Mr Milner’s trick was to spot that, as he told me last week at the Monaco Media Forum: “The company founder is charismatic and sees the future but some people just want to pay their mortgages and live a normal life.” In other words, visionaries such as Mr Zuckerberg are happy to be billionaires on paper and live in rented houses, while employees want to cash out.

Mr Milner responded by offering Facebook a deal in May last year: he would inject $200m in cash in return for a 2 per cent stake valuing the company at $10bn, and official approval to tender for the shares of employees at a lower valuation. He did not demand a seat on the board and was content to be “a servant” – to let Mr Zuckerberg keep on running things as he wished.

Both the $10bn valuation and the lack of control rights were much better than rival offers, but they have so far worked out extremely well – Facebook is now valued at $40bn. “If you select the best two or three high-velocity companies, pay 20 per cent more than anyone else and offer softer terms, you look like a genius,” says one venture investor.

There are obvious problems with replicating these early successes. One is that there are only a limited number of Facebooks and Zyngas around – his formula requires him to find high-growth companies that are heading for multi-billion dollar IPOs yet want time. He himself estimates that there are only 25 of these choice properties in the world, and he is not the only hunter out there.

 

 

A second difficulty is that it is a riskier business than Mr Milner has made it look so far. The IPO market for all but outstanding tech companies such as Google has been slow for years and companies often sell for less than venture valuations. Slide, a social media company, was valued at $500m in a 2008 venture deal but Google bought it for only $230m this summer.

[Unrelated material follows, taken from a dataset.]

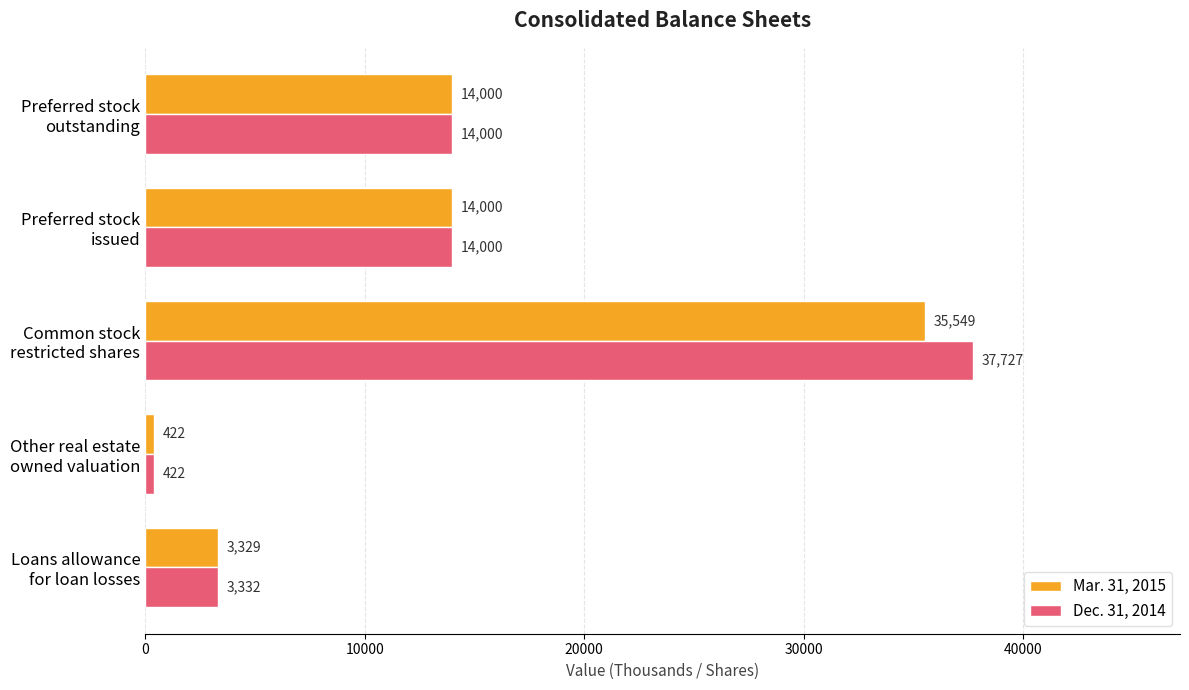

Which series has the largest total across all categories?

Dec. 31, 2014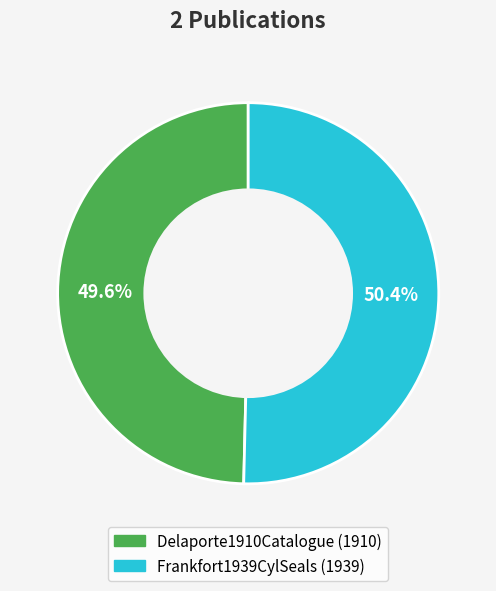

Between Delaporte1910Catalogue and Frankfort1939CylSeals, which is larger?

Frankfort1939CylSeals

“Some companies have raised money at huge valuations in early rounds and don’t want to go public and suffer huge dilutions,” says Tracy Lefteroff, a partner of PwC. Investors that match Mr Milner’s terms on second-tier properties could get burned while he goes down in history as, as Josh Lerner, a Harvard professor, puts it, “an idiosyncratic reflection of the times”.

But I doubt whether it will be that easy for Silicon Valley’s investors to get rid of him. Tensions between entrepreneurs and investors are as old as the hills and the founders of some companies left money on the table when investors pushed to exit. Mr Milner points out that, at their peak valuations, Google was worth 10 times, Ebay 78 times and Yahoo 126 times the IPO price.

Until now, the founders of such elite enterprises have struggled to resist the wishes of venture funds, but the deals pioneered by Mr Milner – and already mimicked by Elevation Partners in a recent financing of Yelp – give them greater power. They can keep employees happy while retaining control.

This may gall early-stage investors who have invested both money and precious expertise only to have a late-stage Russian bargain hunter outbid them, but that’s life. Mr Milner has broken into the club and he will be hard to dislodge.